> _TEXT BLOCK_:
<<<<
Loading configuration in code:
import yaml
from dataclasses import dataclass
def load_config(config_path):
with open(config_path, 'r') as f:
config = yaml.safe_load(f)
return config
# Usage
config = load_config('config/baseline.yaml')
set_seed(config['seed'])
model = create_model(config['model'])
Benefits:
- Experiments easily reproducible from config file
- Config files version controlled
- Compare experiments by comparing configs
- No hardcoded values scattered through code
Environment Variables for Sensitive Data
Use environment variables for credentials and paths that differ across machines:
import os
from dotenv import load_dotenv
load_dotenv() # Load from .env file
# Access environment variables
data_path = os.getenv('DATA_PATH', './data') # Default if not set
api_key = os.getenv('API_KEY')
# Validate required variables
required_vars = ['DATA_PATH', 'MODEL_OUTPUT_PATH']
missing = [var for var in required_vars if not os.getenv(var)]
if missing:
raise ValueError(f"Missing environment variables: {missing}")
>>>>
(Stored data entries)
<<<<
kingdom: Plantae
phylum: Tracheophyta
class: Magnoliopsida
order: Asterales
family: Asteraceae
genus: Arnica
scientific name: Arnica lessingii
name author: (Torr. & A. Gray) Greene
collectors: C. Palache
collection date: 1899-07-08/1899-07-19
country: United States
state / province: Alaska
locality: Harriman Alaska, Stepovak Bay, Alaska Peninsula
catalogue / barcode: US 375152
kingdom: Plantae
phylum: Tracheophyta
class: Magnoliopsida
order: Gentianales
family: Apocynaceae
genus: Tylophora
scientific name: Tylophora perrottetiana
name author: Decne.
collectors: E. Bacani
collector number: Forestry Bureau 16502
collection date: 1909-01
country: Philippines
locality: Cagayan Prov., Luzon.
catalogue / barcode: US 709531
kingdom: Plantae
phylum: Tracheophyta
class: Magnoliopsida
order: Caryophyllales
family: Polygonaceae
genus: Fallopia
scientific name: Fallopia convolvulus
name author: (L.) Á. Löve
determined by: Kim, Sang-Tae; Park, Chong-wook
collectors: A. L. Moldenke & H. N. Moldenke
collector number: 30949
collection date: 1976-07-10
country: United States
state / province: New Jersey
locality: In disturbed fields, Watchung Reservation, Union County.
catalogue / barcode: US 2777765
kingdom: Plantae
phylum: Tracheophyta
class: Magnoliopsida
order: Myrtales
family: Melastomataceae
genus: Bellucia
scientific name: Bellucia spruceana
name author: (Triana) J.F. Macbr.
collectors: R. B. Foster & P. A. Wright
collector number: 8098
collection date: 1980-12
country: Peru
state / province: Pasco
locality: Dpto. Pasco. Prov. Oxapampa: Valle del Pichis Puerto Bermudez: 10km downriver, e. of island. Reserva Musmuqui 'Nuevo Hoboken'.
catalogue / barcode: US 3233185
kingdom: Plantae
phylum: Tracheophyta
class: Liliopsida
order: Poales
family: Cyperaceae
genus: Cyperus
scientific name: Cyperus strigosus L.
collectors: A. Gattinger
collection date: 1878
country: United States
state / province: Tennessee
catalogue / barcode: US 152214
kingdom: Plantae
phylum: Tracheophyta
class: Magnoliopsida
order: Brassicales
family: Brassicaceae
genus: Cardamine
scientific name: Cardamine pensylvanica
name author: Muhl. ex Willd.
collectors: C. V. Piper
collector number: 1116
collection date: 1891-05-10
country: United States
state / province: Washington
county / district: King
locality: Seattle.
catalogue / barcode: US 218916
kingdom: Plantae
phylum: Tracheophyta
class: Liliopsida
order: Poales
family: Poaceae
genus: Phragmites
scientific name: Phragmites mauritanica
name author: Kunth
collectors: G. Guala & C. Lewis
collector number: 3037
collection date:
>>>>
> _STATED EXERCISE 1_: Copy everything from "Loading configuration in" down to "config = yaml.safe_load(f)" in the Python configuration text, substituting "settings_path" for "config_path".
> _STATED EXERCISE 2_: Extend the Python configuration text, picking up after its final line.
These rows have no connection to the Python configuration text.

> _TASK ANSWER 1_:
Loading configuration in code:
import yaml
from dataclasses import dataclass
def load_config(settings_path):
with open(settings_path, 'r') as f:
config = yaml.safe_load(f)

> _TASK ANSWER 2_:
.env file (NOT version controlled):
DATA_PATH=/mnt/datasets/ml_project
MODEL_OUTPUT_PATH=/mnt/outputs
MLFLOW_TRACKING_URI=http://localhost:5000
.env.example (version controlled template):
DATA_PATH=./data
MODEL_OUTPUT_PATH=./outputs
MLFLOW_TRACKING_URI=http://localhost:5000
API_KEY=your_api_key_here
Reproducibility Checklist
✓ Python version specified
✓ CUDA version documented
✓ System dependencies listed
✓ Lock files generated (if using Poetry/Conda)
✓ Deterministic algorithms enabled
✓ DataLoader seeding configured
✓ Seeds version controlled in configs
✓ Results documented with seed used
✓ Docker image tags pinned
✓ Environment variables documented
✓ Setup instructions verified
✓ Works on fresh machine/container
✓ Expected results documented
✓ Configuration files explained
✓ Known issues/limitations listed
✓ Hardware requirements specified
Testing Reproducibility
Verify reproducibility through systematic testing rather than hoping it works.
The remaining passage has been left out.